◆ **WHAT THE EXERCISE ASKS**
Copy every line of the listing below, reproducing each character precisely.
begin MATERIAL SUPPLIED
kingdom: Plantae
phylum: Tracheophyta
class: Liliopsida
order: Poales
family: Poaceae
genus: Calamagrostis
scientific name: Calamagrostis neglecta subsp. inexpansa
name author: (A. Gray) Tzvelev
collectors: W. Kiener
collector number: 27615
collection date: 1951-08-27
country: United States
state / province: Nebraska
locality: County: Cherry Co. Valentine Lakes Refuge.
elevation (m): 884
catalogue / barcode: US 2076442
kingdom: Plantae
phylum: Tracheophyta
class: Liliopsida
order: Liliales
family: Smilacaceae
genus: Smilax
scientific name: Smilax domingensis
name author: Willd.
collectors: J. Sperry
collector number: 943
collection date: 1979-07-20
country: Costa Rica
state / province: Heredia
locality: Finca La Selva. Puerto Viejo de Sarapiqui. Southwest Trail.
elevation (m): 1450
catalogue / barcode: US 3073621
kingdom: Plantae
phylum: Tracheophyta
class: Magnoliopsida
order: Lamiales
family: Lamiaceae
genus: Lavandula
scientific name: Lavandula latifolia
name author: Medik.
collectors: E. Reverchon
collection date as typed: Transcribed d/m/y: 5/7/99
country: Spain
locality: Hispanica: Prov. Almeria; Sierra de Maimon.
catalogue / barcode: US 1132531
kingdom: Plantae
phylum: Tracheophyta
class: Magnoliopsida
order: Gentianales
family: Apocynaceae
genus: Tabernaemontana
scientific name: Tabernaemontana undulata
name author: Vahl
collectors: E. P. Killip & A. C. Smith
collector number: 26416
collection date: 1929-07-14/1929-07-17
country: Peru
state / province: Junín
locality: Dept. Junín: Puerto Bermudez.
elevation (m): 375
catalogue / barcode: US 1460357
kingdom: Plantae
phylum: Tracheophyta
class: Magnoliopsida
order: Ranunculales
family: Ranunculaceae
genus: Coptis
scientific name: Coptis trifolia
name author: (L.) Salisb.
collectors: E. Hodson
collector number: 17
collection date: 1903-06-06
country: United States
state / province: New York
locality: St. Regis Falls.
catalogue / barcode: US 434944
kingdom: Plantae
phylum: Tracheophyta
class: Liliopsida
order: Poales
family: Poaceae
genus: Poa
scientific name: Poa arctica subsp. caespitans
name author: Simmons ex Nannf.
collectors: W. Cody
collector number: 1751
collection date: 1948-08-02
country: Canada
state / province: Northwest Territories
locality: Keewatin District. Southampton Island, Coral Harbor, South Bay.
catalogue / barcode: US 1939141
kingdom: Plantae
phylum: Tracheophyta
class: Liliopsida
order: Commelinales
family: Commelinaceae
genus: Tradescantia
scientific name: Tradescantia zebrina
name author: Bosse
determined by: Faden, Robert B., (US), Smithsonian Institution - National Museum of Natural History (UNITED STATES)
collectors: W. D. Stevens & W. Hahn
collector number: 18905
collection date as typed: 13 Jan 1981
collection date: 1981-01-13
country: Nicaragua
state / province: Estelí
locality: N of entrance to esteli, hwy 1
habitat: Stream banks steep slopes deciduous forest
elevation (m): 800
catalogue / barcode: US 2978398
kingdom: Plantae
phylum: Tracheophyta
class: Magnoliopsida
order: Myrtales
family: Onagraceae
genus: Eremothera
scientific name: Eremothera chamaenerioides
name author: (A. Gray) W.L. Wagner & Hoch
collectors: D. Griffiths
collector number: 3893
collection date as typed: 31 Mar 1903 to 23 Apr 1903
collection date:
end MATERIAL SUPPLIED
◆ **TASK RESPONSE**
kingdom: Plantae
phylum: Tracheophyta
class: Liliopsida
order: Poales
family: Poaceae
genus: Calamagrostis
scientific name: Calamagrostis neglecta subsp. inexpansa
name author: (A. Gray) Tzvelev
collectors: W. Kiener
collector number: 27615
collection date: 1951-08-27
country: United States
state / province: Nebraska
locality: County: Cherry Co. Valentine Lakes Refuge.
elevation (m): 884
catalogue / barcode: US 2076442
kingdom: Plantae
phylum: Tracheophyta
class: Liliopsida
order: Liliales
family: Smilacaceae
genus: Smilax
scientific name: Smilax domingensis
name author: Willd.
collectors: J. Sperry
collector number: 943
collection date: 1979-07-20
country: Costa Rica
state / province: Heredia
locality: Finca La Selva. Puerto Viejo de Sarapiqui. Southwest Trail.
elevation (m): 1450
catalogue / barcode: US 3073621
kingdom: Plantae
phylum: Tracheophyta
class: Magnoliopsida
order: Lamiales
family: Lamiaceae
genus: Lavandula
scientific name: Lavandula latifolia
name author: Medik.
collectors: E. Reverchon
collection date as typed: Transcribed d/m/y: 5/7/99
country: Spain
locality: Hispanica: Prov. Almeria; Sierra de Maimon.
catalogue / barcode: US 1132531
kingdom: Plantae
phylum: Tracheophyta
class: Magnoliopsida
order: Gentianales
family: Apocynaceae
genus: Tabernaemontana
scientific name: Tabernaemontana undulata
name author: Vahl
collectors: E. P. Killip & A. C. Smith
collector number: 26416
collection date: 1929-07-14/1929-07-17
country: Peru
state / province: Junín
locality: Dept. Junín: Puerto Bermudez.
elevation (m): 375
catalogue / barcode: US 1460357
kingdom: Plantae
phylum: Tracheophyta
class: Magnoliopsida
order: Ranunculales
family: Ranunculaceae
genus: Coptis
scientific name: Coptis trifolia
name author: (L.) Salisb.
collectors: E. Hodson
collector number: 17
collection date: 1903-06-06
country: United States
state / province: New York
locality: St. Regis Falls.
catalogue / barcode: US 434944
kingdom: Plantae
phylum: Tracheophyta
class: Liliopsida
order: Poales
family: Poaceae
genus: Poa
scientific name: Poa arctica subsp. caespitans
name author: Simmons ex Nannf.
collectors: W. Cody
collector number: 1751
collection date: 1948-08-02
country: Canada
state / province: Northwest Territories
locality: Keewatin District. Southampton Island, Coral Harbor, South Bay.
catalogue / barcode: US 1939141
kingdom: Plantae
phylum: Tracheophyta
class: Liliopsida
order: Commelinales
family: Commelinaceae
genus: Tradescantia
scientific name: Tradescantia zebrina
name author: Bosse
determined by: Faden, Robert B., (US), Smithsonian Institution - National Museum of Natural History (UNITED STATES)
collectors: W. D. Stevens & W. Hahn
collector number: 18905
collection date as typed: 13 Jan 1981
collection date: 1981-01-13
country: Nicaragua
state / province: Estelí
locality: N of entrance to esteli, hwy 1
habitat: Stream banks steep slopes deciduous forest
elevation (m): 800
catalogue / barcode: US 2978398
kingdom: Plantae
phylum: Tracheophyta
class: Magnoliopsida
order: Myrtales
family: Onagraceae
genus: Eremothera
scientific name: Eremothera chamaenerioides
name author: (A. Gray) W.L. Wagner & Hoch
collectors: D. Griffiths
collector number: 3893
collection date as typed: 31 Mar 1903 to 23 Apr 1903
collection date:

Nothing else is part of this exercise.